The park is a large rectangular plot oriented east-west, and the seating has been designed to accommodate field sports such as football (Canadian, Aussie, Rugby, Association codes), field lacrosse, baseball, and other field sports. The main baseball diamond (there is a secondary one in the NE corner) is located in the southwest corner.

The permanent park seating is set up on the south and west sides of the property in a L-shape. At south sideline midfield, there is the main covered grandstand, about the width of three bleachers, and quite a bit deeper than the bleachers. East of the main grandstand there is a "full length" bleacher and a "half length" bleacher. Between the small "baseball" grandstand at the southwest field corner and the main grandstand there are 4 bleachers. Along the west end of the field extending northward from the smaller "baseball" grandstand is a "full length" bleacher and a "half length" bleacher. The facility is set up to be accessible to as many different sporting entities as possible with the L-shaped seating. The design allows for numerous seating capacities with the addition of temporary seating.

The stadium is surrounded by high-intensity lights on all sides allowing night games. There is surface parking just west of the stadium shared with the hockey arena, Save-On-Foods Memorial Centre. Residential and commercial development including single family detached houses and multi-family developments are on all sides of the city block.
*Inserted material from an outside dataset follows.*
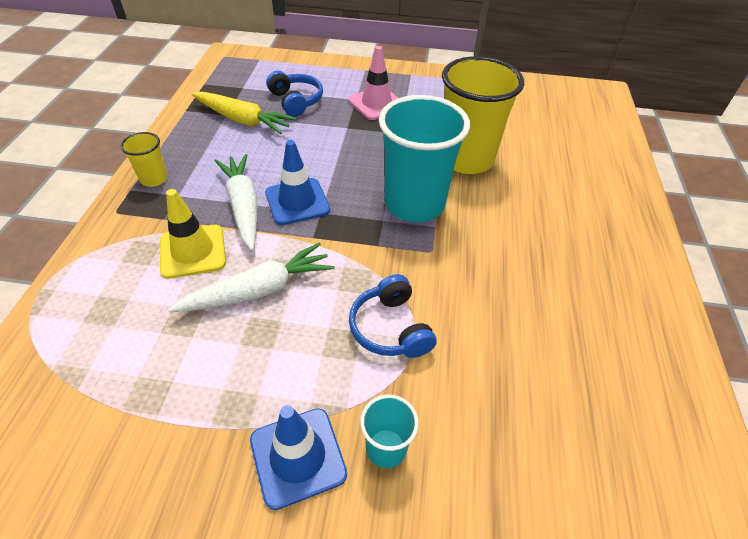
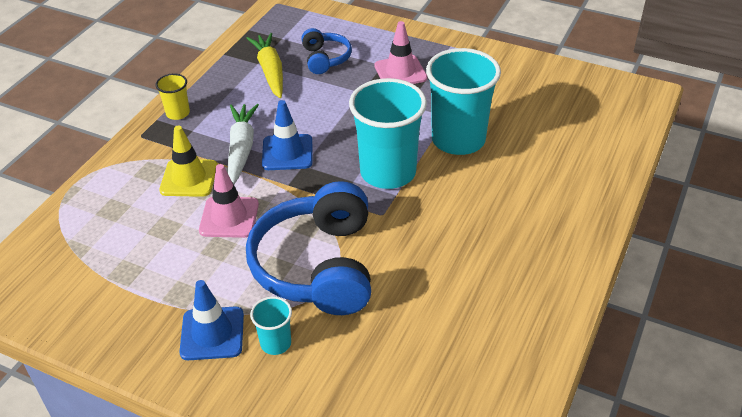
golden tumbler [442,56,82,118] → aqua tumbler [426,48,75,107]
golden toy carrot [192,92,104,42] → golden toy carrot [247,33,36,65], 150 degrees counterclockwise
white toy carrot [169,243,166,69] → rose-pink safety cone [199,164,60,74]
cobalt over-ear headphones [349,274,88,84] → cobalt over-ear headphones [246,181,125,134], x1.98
The stadium was recently upgraded with a new $400,000 video scoreboard intended to replace the decades-old minimalist baseball scoreboard. The scoreboard is situated on the northwest side of the park, or just beyond left field using the main baseball diamond configuration. Aside from a large full-colour video screen, the scoreboard also features prominently the name 'Royal Athletic Park' in large, arcing letters overhead.

==Capacity==
The park has a permanent seating capacity of 5,700 including temporary bleachers. There are 3,800 permanent seats in the covered mid-field grandstand. Depending on its configuration and the event, it can hold a larger capacity, often listed as a max capacity of 9,247. Temporary bleachers were added to expand seating for the 2007 FIFA U-20 World Cup games. (In the above picture, one can see some examples of added temporary seating behind the shorter bleachers on the right half of the picture). An announced total of 14,500 was later altered to 10,500, as temporary grandstands were not erected behind the goal on the east side.